Required work: In these records, how many lines contain "dias"? Please reply with the number only.

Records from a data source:

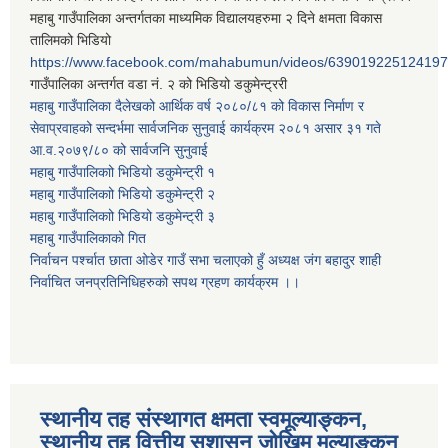
महाबु गाउँपालिका अन्तर्गतका माध्यमिक विद्यालयहरुमा २ दिने क्षमता विकास
तालिमको भिडियो
https://www.facebook.com/mahabumun/videos/639019225124197
गाउँपालिका अन्तर्गत वडा नं. २ को भिडियो डकुमेन्ट्ररी
महाबु गाउँपालिका दैलेखको आर्थिक वर्ष २०८०/८१ को विकास निर्माण र
सेवाप्रवाहको सन्दर्भमा सार्वजनिक सुनुवाई कार्यक्रम २०८१ असार ३१ गते
आ.व.२०७९/८० को सार्वजनि सुनुवाई
महाबु गाउँपालिकाो भिडियो डकुमेन्ट्री
१
महाबु गाउँपालिकाो भिडियो डकुमेन्ट्री
२
महाबु गाउँपालिकाो भिडियो डकुमेन्ट्री
३
महाबु गाउँपालिकाको गित
निर्वाचन पर्श्चात छाता ओडेर गाउँ सभा चलाएको हुँ अध्यक्ष जंग बहादुर शाही
निर्वाचित जनप्रतिनिधिहरुको सपथ ग्रहण कार्यक्रम ।।
स्थानीय तह संस्थागत क्षमता स्वमूल्याङ्कन,
स्थानीय तह वित्तीय सुशासन जोखिम मुल्याङ्कन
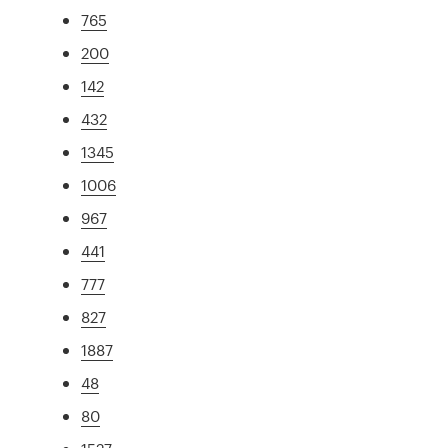
765
200
142
432
1345
1006
967
441
777
827
1887
48
80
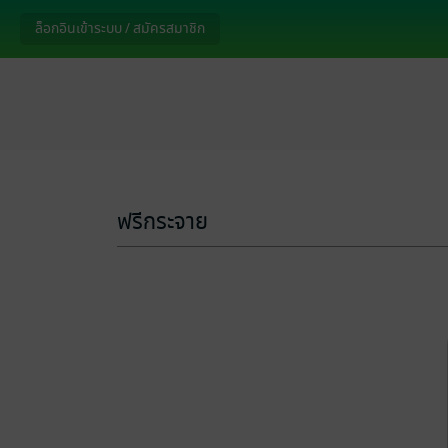
ล็อกอินเข้าระบบ / สมัครสมาชิก
ฟรีกระจาย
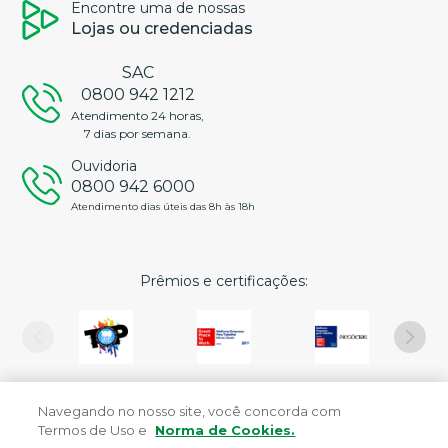
Encontre uma de nossas
Lojas ou credenciadas
SAC
0800 942 1212
Atendimento 24 horas,
7 dias por semana.
Ouvidoria
0800 942 6000
Atendimento dias úteis das 8h às 18h
Prêmios e certificações:
Navegando no nosso site, você concorda com
Termos de Uso e
Norma de Cookies.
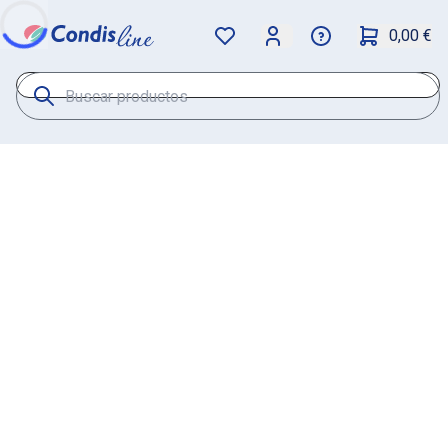
0,00 €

Result of this task: 2